19.07.2009

kasabanın en güzel kızı

charles bukowski

her kadın siktirici bir makinedir. ihale en yüksek teklifi verene gider. aşk diye bir şey yoktur. noel gibi bir seraptır aşk da.

kibar olmayacaksın hayatta.

amerika'nın neredeyse herhangi bir kaldırımında on dakikalık bir yürüyüşe çıktığınızda yüz sikiş makinesi geçiyordu yanınızdan. tek fark, onların insan numarasına yatmalarıydı.

ilk yanıklar fena acır.

ruh diye bir şey yok. düzmece. kahraman yok. kazanan yok. yutturmacadan başka bir şey değil. azizler yok. dâhiler yok. oyunun devamını sağlamak için uydurulmuş bir masal. her insan hayata tutunmaya çalışır ve talihli olmayı umar. gerisi hikâye.

küçük adam düzülmeye mahkumdur.

amerika ile rusya onu ortada tutmaya karar verdikleri için mevcudiyetini sürdürebiliyor. ama gerçekten oyun masasına oturduklarını düşün. castro ne yapabilir ki? elindeki fişlerle pespaye bir mısır genelevine bile giremez.

tanrım, insan hayatta kalabilmek için nelere katlanmak zorunda kalıyor. insan yeterince yaşlanmış ve kapana kısılmışsa, yeterince aç ve yılgınsa -çük emer, meme emer, bok yer hayatta kalabilmek için ya da intihar eder. insan ırkı en aşağılık ırktır.

her erkek karısını düzmekten sıkılır.

çirkin erkeklere müşfik davranır, yakışıklı erkeklerden iğrenirdi. "hayat yok onlarda" derdi. "mükemmel kulaklarından ve burunlarından başka bir bok düşünemezler. yüzeyseldirler. içleri yoktur." deliliğe yakın bir mizacı vardı; mizacına delilik diyenler de.

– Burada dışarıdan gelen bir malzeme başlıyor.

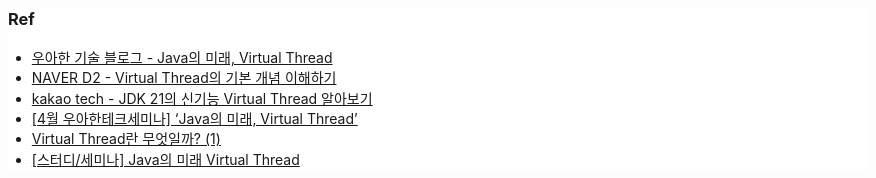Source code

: ### Ref

- [우아한 기술 블로그 - Java의 미래, Virtual Thread](https://techblog.woowahan.com/15398/)
- [NAVER D2 - Virtual Thread의 기본 개념 이해하기](https://d2.naver.com/helloworld/1203723)
- [kakao tech - JDK 21의 신기능 Virtual Thread 알아보기](https://www.youtube.com/watch?v=vQP6Rs-ywlQ&t=25s)
- [[4월 우아한테크세미나] ‘Java의 미래, Virtual Thread’](https://www.youtube.com/watch?app=desktop&v=BZMZIM-n4C0)
- [Virtual Thread란 무엇일까? (1)](https://findstar.pe.kr/2023/04/17/java-virtual-threads-1/)
- [[스터디/세미나] Java의 미래 Virtual Thread](https://velog.io/@on5949/%EC%8A%A4%ED%84%B0%EB%94%94%EC%84%B8%EB%AF%B8%EB%82%98-Java%EC%9D%98-%EB%AF%B8%EB%9E%98-Virtual-Thread)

başarılı olduğunda dünyanın en güzel kentiydi los angeles. olamadığında da ondan kötü tek bir kent vardı: new york.

nedir ki evlilik? onaylanmış bir sikiş. onaylanmış sikişler ama hiç şaşmaz, sonunda sıkıcı olur, işe dönüşür. ama dünyanın istediği buydu: kapana kısılmış, yapması gereken bir işi olan zavallılar. erkeğin hiç şansı yoktu. büyütülecek bir şey değildi sikiş. her kadın biraz farklı sikişiyordu, erkeğin düştüğü tuzak da buydu.

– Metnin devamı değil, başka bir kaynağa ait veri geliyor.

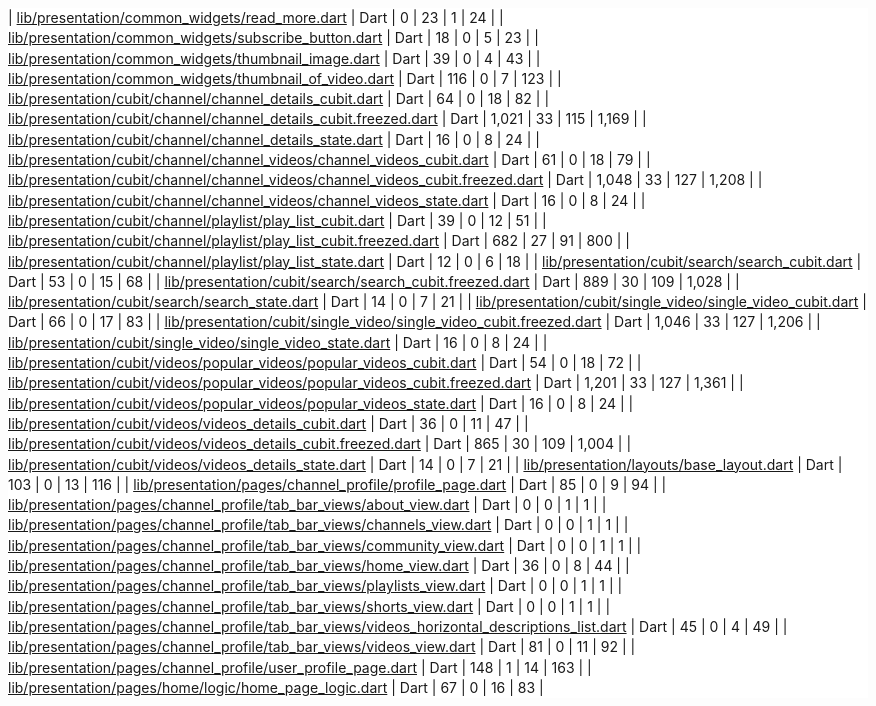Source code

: | [lib/presentation/common_widgets/read_more.dart](/lib/presentation/common_widgets/read_more.dart) | Dart | 0 | 23 | 1 | 24 |
| [lib/presentation/common_widgets/subscribe_button.dart](/lib/presentation/common_widgets/subscribe_button.dart) | Dart | 18 | 0 | 5 | 23 |
| [lib/presentation/common_widgets/thumbnail_image.dart](/lib/presentation/common_widgets/thumbnail_image.dart) | Dart | 39 | 0 | 4 | 43 |
| [lib/presentation/common_widgets/thumbnail_of_video.dart](/lib/presentation/common_widgets/thumbnail_of_video.dart) | Dart | 116 | 0 | 7 | 123 |
| [lib/presentation/cubit/channel/channel_details_cubit.dart](/lib/presentation/cubit/channel/channel_details_cubit.dart) | Dart | 64 | 0 | 18 | 82 |
| [lib/presentation/cubit/channel/channel_details_cubit.freezed.dart](/lib/presentation/cubit/channel/channel_details_cubit.freezed.dart) | Dart | 1,021 | 33 | 115 | 1,169 |
| [lib/presentation/cubit/channel/channel_details_state.dart](/lib/presentation/cubit/channel/channel_details_state.dart) | Dart | 16 | 0 | 8 | 24 |
| [lib/presentation/cubit/channel/channel_videos/channel_videos_cubit.dart](/lib/presentation/cubit/channel/channel_videos/channel_videos_cubit.dart) | Dart | 61 | 0 | 18 | 79 |
| [lib/presentation/cubit/channel/channel_videos/channel_videos_cubit.freezed.dart](/lib/presentation/cubit/channel/channel_videos/channel_videos_cubit.freezed.dart) | Dart | 1,048 | 33 | 127 | 1,208 |
| [lib/presentation/cubit/channel/channel_videos/channel_videos_state.dart](/lib/presentation/cubit/channel/channel_videos/channel_videos_state.dart) | Dart | 16 | 0 | 8 | 24 |
| [lib/presentation/cubit/channel/playlist/play_list_cubit.dart](/lib/presentation/cubit/channel/playlist/play_list_cubit.dart) | Dart | 39 | 0 | 12 | 51 |
| [lib/presentation/cubit/channel/playlist/play_list_cubit.freezed.dart](/lib/presentation/cubit/channel/playlist/play_list_cubit.freezed.dart) | Dart | 682 | 27 | 91 | 800 |
| [lib/presentation/cubit/channel/playlist/play_list_state.dart](/lib/presentation/cubit/channel/playlist/play_list_state.dart) | Dart | 12 | 0 | 6 | 18 |
| [lib/presentation/cubit/search/search_cubit.dart](/lib/presentation/cubit/search/search_cubit.dart) | Dart | 53 | 0 | 15 | 68 |
| [lib/presentation/cubit/search/search_cubit.freezed.dart](/lib/presentation/cubit/search/search_cubit.freezed.dart) | Dart | 889 | 30 | 109 | 1,028 |
| [lib/presentation/cubit/search/search_state.dart](/lib/presentation/cubit/search/search_state.dart) | Dart | 14 | 0 | 7 | 21 |
| [lib/presentation/cubit/single_video/single_video_cubit.dart](/lib/presentation/cubit/single_video/single_video_cubit.dart) | Dart | 66 | 0 | 17 | 83 |
| [lib/presentation/cubit/single_video/single_video_cubit.freezed.dart](/lib/presentation/cubit/single_video/single_video_cubit.freezed.dart) | Dart | 1,046 | 33 | 127 | 1,206 |
| [lib/presentation/cubit/single_video/single_video_state.dart](/lib/presentation/cubit/single_video/single_video_state.dart) | Dart | 16 | 0 | 8 | 24 |
| [lib/presentation/cubit/videos/popular_videos/popular_videos_cubit.dart](/lib/presentation/cubit/videos/popular_videos/popular_videos_cubit.dart) | Dart | 54 | 0 | 18 | 72 |
| [lib/presentation/cubit/videos/popular_videos/popular_videos_cubit.freezed.dart](/lib/presentation/cubit/videos/popular_videos/popular_videos_cubit.freezed.dart) | Dart | 1,201 | 33 | 127 | 1,361 |
| [lib/presentation/cubit/videos/popular_videos/popular_videos_state.dart](/lib/presentation/cubit/videos/popular_videos/popular_videos_state.dart) | Dart | 16 | 0 | 8 | 24 |
| [lib/presentation/cubit/videos/videos_details_cubit.dart](/lib/presentation/cubit/videos/videos_details_cubit.dart) | Dart | 36 | 0 | 11 | 47 |
| [lib/presentation/cubit/videos/videos_details_cubit.freezed.dart](/lib/presentation/cubit/videos/videos_details_cubit.freezed.dart) | Dart | 865 | 30 | 109 | 1,004 |
| [lib/presentation/cubit/videos/videos_details_state.dart](/lib/presentation/cubit/videos/videos_details_state.dart) | Dart | 14 | 0 | 7 | 21 |
| [lib/presentation/layouts/base_layout.dart](/lib/presentation/layouts/base_layout.dart) | Dart | 103 | 0 | 13 | 116 |
| [lib/presentation/pages/channel_profile/profile_page.dart](/lib/presentation/pages/channel_profile/profile_page.dart) | Dart | 85 | 0 | 9 | 94 |
| [lib/presentation/pages/channel_profile/tab_bar_views/about_view.dart](/lib/presentation/pages/channel_profile/tab_bar_views/about_view.dart) | Dart | 0 | 0 | 1 | 1 |
| [lib/presentation/pages/channel_profile/tab_bar_views/channels_view.dart](/lib/presentation/pages/channel_profile/tab_bar_views/channels_view.dart) | Dart | 0 | 0 | 1 | 1 |
| [lib/presentation/pages/channel_profile/tab_bar_views/community_view.dart](/lib/presentation/pages/channel_profile/tab_bar_views/community_view.dart) | Dart | 0 | 0 | 1 | 1 |
| [lib/presentation/pages/channel_profile/tab_bar_views/home_view.dart](/lib/presentation/pages/channel_profile/tab_bar_views/home_view.dart) | Dart | 36 | 0 | 8 | 44 |
| [lib/presentation/pages/channel_profile/tab_bar_views/playlists_view.dart](/lib/presentation/pages/channel_profile/tab_bar_views/playlists_view.dart) | Dart | 0 | 0 | 1 | 1 |
| [lib/presentation/pages/channel_profile/tab_bar_views/shorts_view.dart](/lib/presentation/pages/channel_profile/tab_bar_views/shorts_view.dart) | Dart | 0 | 0 | 1 | 1 |
| [lib/presentation/pages/channel_profile/tab_bar_views/videos_horizontal_descriptions_list.dart](/lib/presentation/pages/channel_profile/tab_bar_views/videos_horizontal_descriptions_list.dart) | Dart | 45 | 0 | 4 | 49 |
| [lib/presentation/pages/channel_profile/tab_bar_views/videos_view.dart](/lib/presentation/pages/channel_profile/tab_bar_views/videos_view.dart) | Dart | 81 | 0 | 11 | 92 |
| [lib/presentation/pages/channel_profile/user_profile_page.dart](/lib/presentation/pages/channel_profile/user_profile_page.dart) | Dart | 148 | 1 | 14 | 163 |
| [lib/presentation/pages/home/logic/home_page_logic.dart](/lib/presentation/pages/home/logic/home_page_logic.dart) | Dart | 67 | 0 | 16 | 83 |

wallace stevens: sanayi yolu ile başarıya ulaşmak köylü idealidir.

bu dünyanın mirasçıları alçak gönüllülerdir.

her insanın hayatında kaçmakla direnmek arasında bir seçim yapmaya zorlandığı anlar vardır.

iğrenç insanlardır gazeteciler. tuvaletlerden kadınların aybaşı bezlerini toplayan kapıcılarda daha çok ruh vardır, doğal olarak.

yirmi beş yaşında herkes dâhi olabilir; ama elli yaşında beceri ister.

canlı bir kadına âşık olmak sadece ahmaklara mahsustur.

her şeyden korkuyorum: insanlardan, binalardan, şeylerden, her şeyden. en çok insanlardan.

önemlidir tarz. gerçeği haykıran çok insan var; ama tarzın yoksa unut gitsin.

sadece bu önemlidir, o canım düşün yitirilişi ve onu yitirmişseniz gerisinin önemi yoktur; generallerin ve para babalarının oynadığı oyunlardır gerisi.

demokrasi ile diktatörlük arasındaki fark şudur: demokraside önce oy kullanıp sonra emir alırsın, diktatörlükte seçimle filan zaman kaybedilmez.

bu konular ölümü de içeriyorsa, kanımca, insanın kendi ölümünden sorumlu olması, ölümün özgürlük, demokrasi, insanlık, milliyetçilik ve/veya diğer palavraların bir sonucu olarak gelmesinden çok daha az rahatsız edicidir.

tek bir fırsat yetebilir insana hayatta, ondan sonra beyefendi olursun.

insanın odasında içmesi çok daha iyidir elbette; ama yılların deneyimiyle dört duvar arasında bir başına oturmanın da bir sınırı olduğunu, bir yerden sonra dört duvarın seni öldürmekle kalmayıp seni öldürmelerine de yardımcı olacağını öğrenmiştim. düşmana kolay zaferler sunmanın âlemi yoktu. yalnızlıkla kalabalık arasındaki hassas dengeyi kurmak -işin sırrı buradaydı, akıl hastanesine düşmemenin sırrı.